Netflix Is Not An Emergency
For as long as I can remember I have tried to explain to my children the definition of a real emergency. A real emergency doesn’t involve an empty cereal box, anything that has to do with the phrase “I had it first” or bleeding unless it involves a major blood vessel and is spurting with every heartbeat onto my carpet. It doesn’t involve getting an answer on whether or not you can have a sleepover or what is for dinner. (However calling me at work and asking me what is for dinner may lead to the blood spurting emergency when I do arrive at home.)
Now that they are nineteen and fifteen I thought just maybe I could check that off my mom’s to do list. You know the list where you think “Darn, I should teach them how to iron and what the inside of a bank looks like before I send them into the world.”
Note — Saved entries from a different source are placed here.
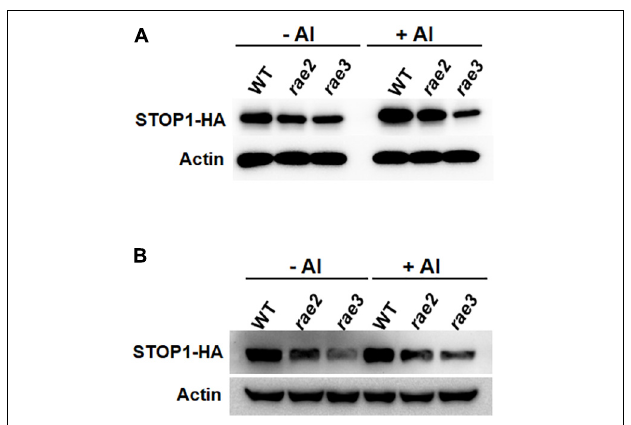
FIGURE 5 | Mutation of RAE2 reduces STOP1 protein accumulation. (A,B) Comparison of STOP1-HA protein level in roots (A) and shoots (B) of WT, rae2 , and rae3 harboring pSTOP1:STOP1-HA transgene. Seedlings with 12 days old were exposed to 0 (–Al) or 30 µ M Al (+Al) for 12 h. The STOP1-HA and internal control actin was detected by anti-HA and anti-actin antibodies,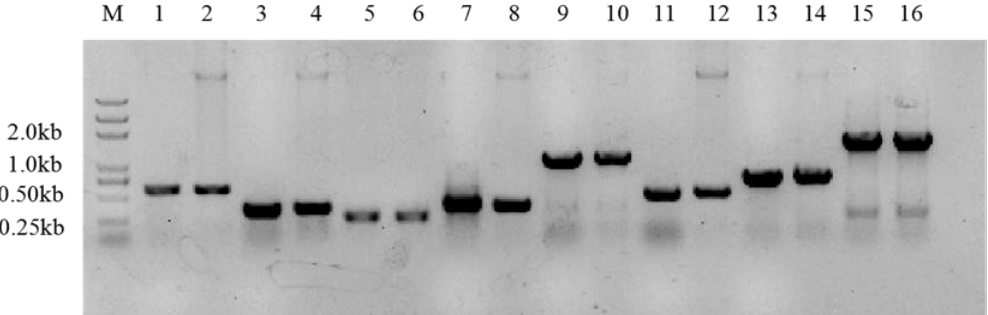
Figure 6. Verification of extracellular polysaccharide-producing genes. M, 2 kb marker; 1, gene #152; 2, Positive control of gene #152; 3, gene #1371; 4, positive control of gene #1371; 5, gene #4312; 6, positive control of gene #4312; 7, gene #1802; 8, positive control of gene #1802; 9, gene #2164; 10, positive control of gene #2164; 11, gene #3901; 12, positive control of gene #3901; 13, gene #7310; 14, positive control of gene #7310; 15, gene #2936; 16, positive control of gene #2936.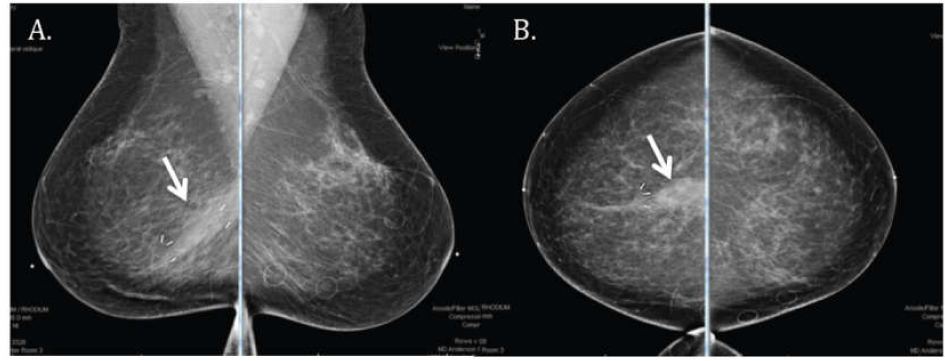
Figure 4. Mammographic evaluation showing ( A ) medio-lateral oblique and ( B ) cranio-caudal views of a common radiologic finding after proton APBI to the right breast at the six-month follow-up visit: post-surgical scar (arrow) and tumor bed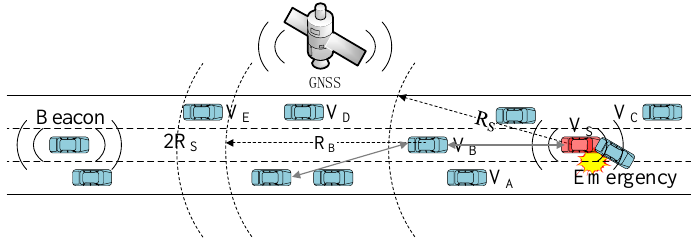
Figure 5. Calculation of the number of two-hop neighbors in the highway scenario.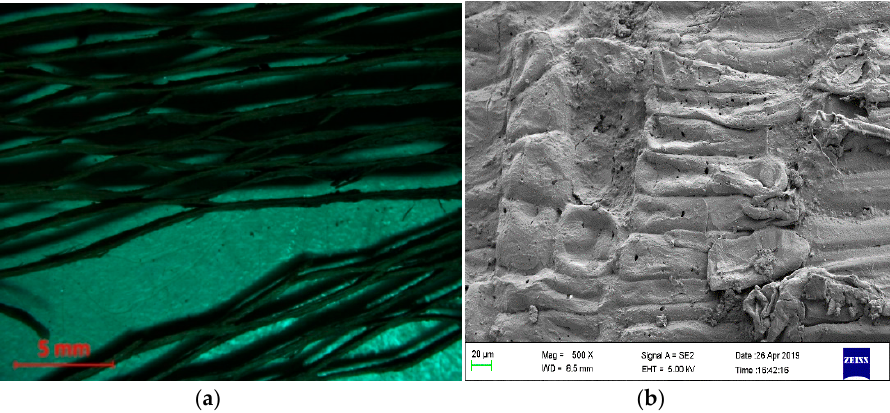
Figure 4. ( a , b ) Optical and SEM representation of treated network structure pawpaw fiber. Fibers 2020 , 8 , x FOR PEER REVIEW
That was until Tuesday. I received not one but TWO calls at work. Each child called me independently. They did not text. It was an actual phone call where the phone rings and you talk to the other person. This alone alarmed me because I don’t think I have received a phone call from either of them in a very long time. They don’t believe in conversation when they can state their demands in a text and delay the sigh in my voice for a few more hours.
Fearfully, I answered each call only to find out that the credit card on our Netflix account had expired. This was something that they felt should be rectified immediately. Never mind the people that were receiving physical therapy this was urgent. They were going to have to watch live television with commercials and everything!! Both were a little shocked when I assured them that they could in fact wait until I got home from work to watch a movie.
Oh well, with any luck there’s still time to teach them how to iron.